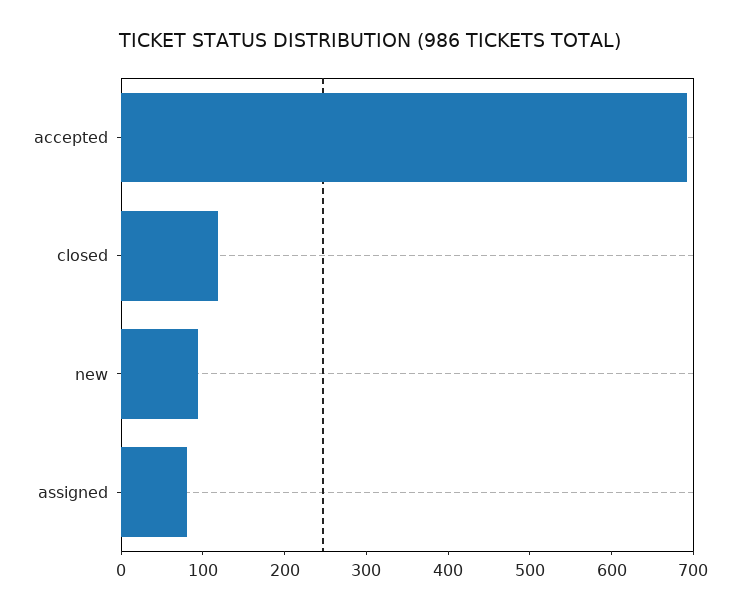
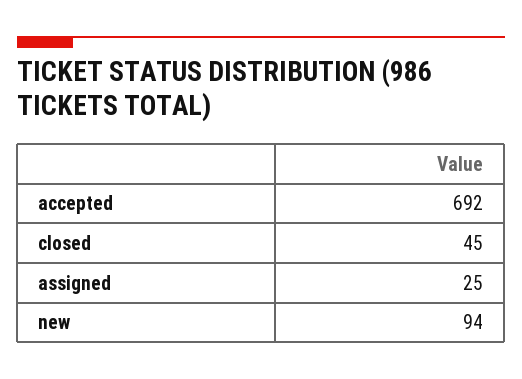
  {
    "accepted": 692,
-   "closed": 120,
+   "closed": 45,
    "new": 94,
-   "assigned": 80
+   "assigned": 25
  }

────────────────

Exercise aim: Whenever a picture appears, leave it out, and return every record exactly.

Task result:
  {
    "accepted": 692,
-   "closed": 120,
+   "closed": 45,
    "new": 94,
-   "assigned": 80
+   "assigned": 25
  }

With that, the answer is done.